── SUPPLIED RECORDS ──

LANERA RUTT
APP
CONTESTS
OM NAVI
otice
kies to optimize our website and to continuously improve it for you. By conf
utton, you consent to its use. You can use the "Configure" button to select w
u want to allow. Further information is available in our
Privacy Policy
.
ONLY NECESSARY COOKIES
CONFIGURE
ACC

───

TASK TO COMPLETE:
Repeat each line of the data exactly as it appears above.

ANSWER SECTION:
LANERA RUTT
APP
CONTESTS
OM NAVI
otice
kies to optimize our website and to continuously improve it for you. By conf
utton, you consent to its use. You can use the "Configure" button to select w
u want to allow. Further information is available in our
Privacy Policy
.
ONLY NECESSARY COOKIES
CONFIGURE
ACC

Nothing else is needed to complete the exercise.